Reproduce all of the lines below character for character, and leave the pictures out of your copy.

- RECORDS FOR THIS TASK:
-------
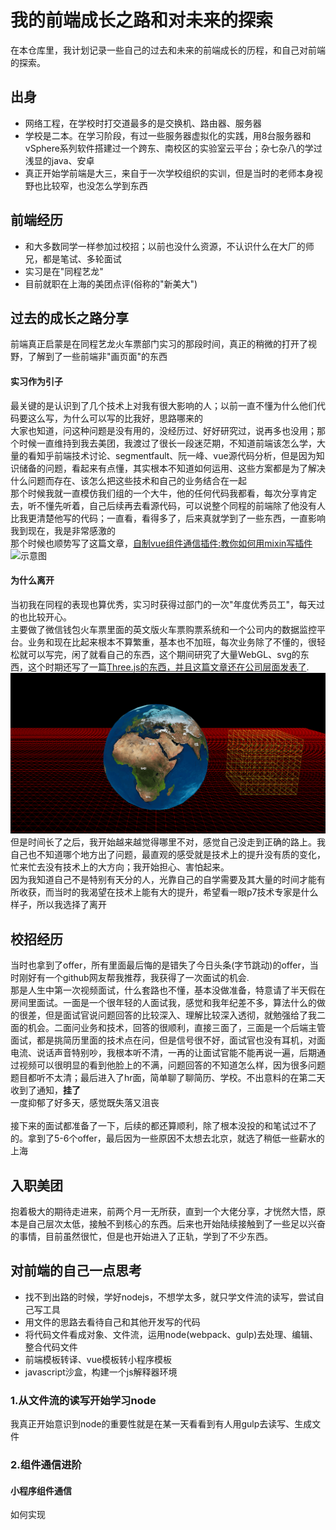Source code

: # 我的前端成长之路和对未来的探索
在本仓库里，我计划记录一些自己的过去和未来的前端成长的历程，和自己对前端的探索。

出身
---
- 网络工程，在学校时打交道最多的是交换机、路由器、服务器
- 学校是二本。在学习阶段，有过一些服务器虚拟化的实践，用8台服务器和vSphere系列软件搭建过一个跨东、南校区的实验室云平台；杂七杂八的学过浅显的java、安卓
- 真正开始学前端是大三，来自于一次学校组织的实训，但是当时的老师本身视野也比较窄，也没怎么学到东西

前端经历
---
- 和大多数同学一样参加过校招；以前也没什么资源，不认识什么在大厂的师兄，都是笔试、多轮面试
- 实习是在"同程艺龙"
- 目前就职在上海的美团点评(俗称的"新美大")

过去的成长之路分享
---
前端真正启蒙是在同程艺龙火车票部门实习的那段时间，真正的稍微的打开了视野，了解到了一些前端非"画页面"的东西

#### 实习作为引子
最关键的是认识到了几个技术上对我有很大影响的人；以前一直不懂为什么他们代码要这么写，为什么可以写的比我好，思路哪来的<br>
大家也知道，问这种问题是没有用的，没经历过、好好研究过，说再多也没用；那个时候一直维持到我去美团，我渡过了很长一段迷茫期，不知道前端该怎么学，大量的看知乎前端技术讨论、segmentfault、阮一峰、vue源代码分析，但是因为知识储备的问题，看起来有点懂，其实根本不知道如何运用、这些方案都是为了解决什么问题而存在、该怎么把这些技术和自己的业务结合在一起<br>
那个时候我就一直模仿我们组的一个大牛，他的任何代码我都看，每次分享肯定去，听不懂先听着，自己后续再去看源代码，可以说整个同程的前端除了他没有人比我更清楚他写的代码；一直看，看得多了，后来真就学到了一些东西，一直影响我到现在，我是非常感激的<br>
那个时候也顺势写了这篇文章，[自制vue组件通信插件:教你如何用mixin写插件](https://segmentfault.com/a/1190000015554464)
![示意图](https://image-static.segmentfault.com/325/626/3256260828-5b3f4175215d3_articlex)

#### 为什么离开
当初我在同程的表现也算优秀，实习时获得过部门的一次"年度优秀员工"，每天过的也比较开心。<br>
主要做了微信钱包火车票里面的英文版火车票购票系统和一个公司内的数据监控平台。业务和现在比起来根本不算繁重，基本也不加班，每次业务除了不懂的，很轻松就可以写完，闲了就看自己的东西，这个期间研究了大量WebGL、svg的东西，这个时期还写了一篇[Three.js的东西，并且这篇文章还在公司层面发表了](https://screetbloom.github.io/2017/08/03/ThreeJs/#more).<br>
![three.js](./img/three.png)
但是时间长了之后，我开始越来越觉得哪里不对，感觉自己没走到正确的路上。我自己也不知道哪个地方出了问题，最直观的感受就是技术上的提升没有质的变化，忙来忙去没有技术上的大方向；我开始担心、害怕起来。<br>
因为我知道自己不是特别有天分的人，光靠自己的自学需要及其大量的时间才能有所收获，而当时的我渴望在技术上能有大的提升，希望看一眼p7技术专家是什么样子，所以我选择了离开



校招经历
---
当时也拿到了offer，所有里面最后悔的是错失了今日头条(字节跳动)的offer，当时刚好有一个github网友帮我推荐，我获得了一次面试的机会.<br>
那是人生中第一次视频面试，什么套路也不懂，基本没做准备，特意请了半天假在房间里面试。一面是一个很年轻的人面试我，感觉和我年纪差不多，算法什么的做的很差，但是面试官说问题回答的比较深入、理解比较深入透彻，就勉强给了我二面的机会。二面问业务和技术，回答的很顺利，直接三面了，三面是一个后端主管面试，都是挑简历里面的技术点在问，但是信号很不好，面试官也没有耳机，对面电流、说话声音特别吵，我根本听不清，一再的让面试官能不能再说一遍，后期通过视频可以很明显的看到他脸上的不满，问题回答的不知道怎么样，因为很多问题题目都听不太清；最后进入了hr面，简单聊了聊简历、学校。不出意料的在第二天收到了通知，**挂了**<br>
一度抑郁了好多天，感觉既失落又沮丧<br>
<br>
接下来的面试都准备了一下，后续的都还算顺利，除了根本没投的和笔试过不了的。拿到了5-6个offer，最后因为一些原因不太想去北京，就选了稍低一些薪水的上海<br>

入职美团
---
抱着极大的期待走进来，前两个月一无所获，直到一个大佬分享，才恍然大悟，原本是自己层次太低，接触不到核心的东西。后来也开始陆续接触到了一些足以兴奋的事情，目前虽然很忙，但是也开始进入了正轨，学到了不少东西。

对前端的自己一点思考
---
- 找不到出路的时候，学好nodejs，不想学太多，就只学文件流的读写，尝试自己写工具
- 用文件的思路去看待自己和其他开发写的代码
- 将代码文件看成对象、文件流，运用node(webpack、gulp)去处理、编辑、整合代码文件
- 前端模板转译、vue模板转小程序模板
- javascript沙盒，构建一个js解释器环境

### 1.从文件流的读写开始学习node
我真正开始意识到node的重要性就是在某一天看看到有人用gulp去读写、生成文件


### 2.组件通信进阶

#### 小程序组件通信
如何实现











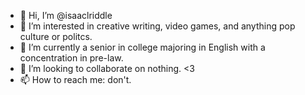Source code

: - 👋 Hi, I’m @isaaclriddle
- 👀 I’m interested in creative writing, video games, and anything pop culture or politcs.
- 🌱 I’m currently a senior in college majoring in English with a concentration in pre-law.
- 💞️ I’m looking to collaborate on nothing. <3
- 📫 How to reach me: don't.

<!---
isaaclriddle/isaaclriddle is a ✨ special ✨ repository because its `README.md` (this file) appears on your GitHub profile.
You can click the Preview link to take a look at your changes.
--->
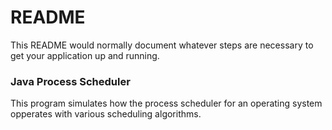 # README #

This README would normally document whatever steps are necessary to get your application up and running.

### Java Process Scheduler ###

This program simulates how the process scheduler for an operating system opperates with various scheduling algorithms.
-------
- RESPONSE TO THE EXERCISE:
Source code

: # 我的前端成长之路和对未来的探索
在本仓库里，我计划记录一些自己的过去和未来的前端成长的历程，和自己对前端的探索。

出身
---
- 网络工程，在学校时打交道最多的是交换机、路由器、服务器
- 学校是二本。在学习阶段，有过一些服务器虚拟化的实践，用8台服务器和vSphere系列软件搭建过一个跨东、南校区的实验室云平台；杂七杂八的学过浅显的java、安卓
- 真正开始学前端是大三，来自于一次学校组织的实训，但是当时的老师本身视野也比较窄，也没怎么学到东西

前端经历
---
- 和大多数同学一样参加过校招；以前也没什么资源，不认识什么在大厂的师兄，都是笔试、多轮面试
- 实习是在"同程艺龙"
- 目前就职在上海的美团点评(俗称的"新美大")

过去的成长之路分享
---
前端真正启蒙是在同程艺龙火车票部门实习的那段时间，真正的稍微的打开了视野，了解到了一些前端非"画页面"的东西

#### 实习作为引子
最关键的是认识到了几个技术上对我有很大影响的人；以前一直不懂为什么他们代码要这么写，为什么可以写的比我好，思路哪来的<br>
大家也知道，问这种问题是没有用的，没经历过、好好研究过，说再多也没用；那个时候一直维持到我去美团，我渡过了很长一段迷茫期，不知道前端该怎么学，大量的看知乎前端技术讨论、segmentfault、阮一峰、vue源代码分析，但是因为知识储备的问题，看起来有点懂，其实根本不知道如何运用、这些方案都是为了解决什么问题而存在、该怎么把这些技术和自己的业务结合在一起<br>
那个时候我就一直模仿我们组的一个大牛，他的任何代码我都看，每次分享肯定去，听不懂先听着，自己后续再去看源代码，可以说整个同程的前端除了他没有人比我更清楚他写的代码；一直看，看得多了，后来真就学到了一些东西，一直影响我到现在，我是非常感激的<br>
那个时候也顺势写了这篇文章，[自制vue组件通信插件:教你如何用mixin写插件](https://segmentfault.com/a/1190000015554464)
![示意图](https://image-static.segmentfault.com/325/626/3256260828-5b3f4175215d3_articlex)

#### 为什么离开
当初我在同程的表现也算优秀，实习时获得过部门的一次"年度优秀员工"，每天过的也比较开心。<br>
主要做了微信钱包火车票里面的英文版火车票购票系统和一个公司内的数据监控平台。业务和现在比起来根本不算繁重，基本也不加班，每次业务除了不懂的，很轻松就可以写完，闲了就看自己的东西，这个期间研究了大量WebGL、svg的东西，这个时期还写了一篇[Three.js的东西，并且这篇文章还在公司层面发表了](https://screetbloom.github.io/2017/08/03/ThreeJs/#more).<br>
![three.js](./img/three.png)
但是时间长了之后，我开始越来越觉得哪里不对，感觉自己没走到正确的路上。我自己也不知道哪个地方出了问题，最直观的感受就是技术上的提升没有质的变化，忙来忙去没有技术上的大方向；我开始担心、害怕起来。<br>
因为我知道自己不是特别有天分的人，光靠自己的自学需要及其大量的时间才能有所收获，而当时的我渴望在技术上能有大的提升，希望看一眼p7技术专家是什么样子，所以我选择了离开



校招经历
---
当时也拿到了offer，所有里面最后悔的是错失了今日头条(字节跳动)的offer，当时刚好有一个github网友帮我推荐，我获得了一次面试的机会.<br>
那是人生中第一次视频面试，什么套路也不懂，基本没做准备，特意请了半天假在房间里面试。一面是一个很年轻的人面试我，感觉和我年纪差不多，算法什么的做的很差，但是面试官说问题回答的比较深入、理解比较深入透彻，就勉强给了我二面的机会。二面问业务和技术，回答的很顺利，直接三面了，三面是一个后端主管面试，都是挑简历里面的技术点在问，但是信号很不好，面试官也没有耳机，对面电流、说话声音特别吵，我根本听不清，一再的让面试官能不能再说一遍，后期通过视频可以很明显的看到他脸上的不满，问题回答的不知道怎么样，因为很多问题题目都听不太清；最后进入了hr面，简单聊了聊简历、学校。不出意料的在第二天收到了通知，**挂了**<br>
一度抑郁了好多天，感觉既失落又沮丧<br>
<br>
接下来的面试都准备了一下，后续的都还算顺利，除了根本没投的和笔试过不了的。拿到了5-6个offer，最后因为一些原因不太想去北京，就选了稍低一些薪水的上海<br>

入职美团
---
抱着极大的期待走进来，前两个月一无所获，直到一个大佬分享，才恍然大悟，原本是自己层次太低，接触不到核心的东西。后来也开始陆续接触到了一些足以兴奋的事情，目前虽然很忙，但是也开始进入了正轨，学到了不少东西。

对前端的自己一点思考
---
- 找不到出路的时候，学好nodejs，不想学太多，就只学文件流的读写，尝试自己写工具
- 用文件的思路去看待自己和其他开发写的代码
- 将代码文件看成对象、文件流，运用node(webpack、gulp)去处理、编辑、整合代码文件
- 前端模板转译、vue模板转小程序模板
- javascript沙盒，构建一个js解释器环境

### 1.从文件流的读写开始学习node
我真正开始意识到node的重要性就是在某一天看看到有人用gulp去读写、生成文件


### 2.组件通信进阶

#### 小程序组件通信
如何实现











Source code

: - 👋 Hi, I’m @isaaclriddle
- 👀 I’m interested in creative writing, video games, and anything pop culture or politcs.
- 🌱 I’m currently a senior in college majoring in English with a concentration in pre-law.
- 💞️ I’m looking to collaborate on nothing. <3
- 📫 How to reach me: don't.

<!---
isaaclriddle/isaaclriddle is a ✨ special ✨ repository because its `README.md` (this file) appears on your GitHub profile.
You can click the Preview link to take a look at your changes.
--->
 # README #

This README would normally document whatever steps are necessary to get your application up and running.

### Java Process Scheduler ###

This program simulates how the process scheduler for an operating system opperates with various scheduling algorithms.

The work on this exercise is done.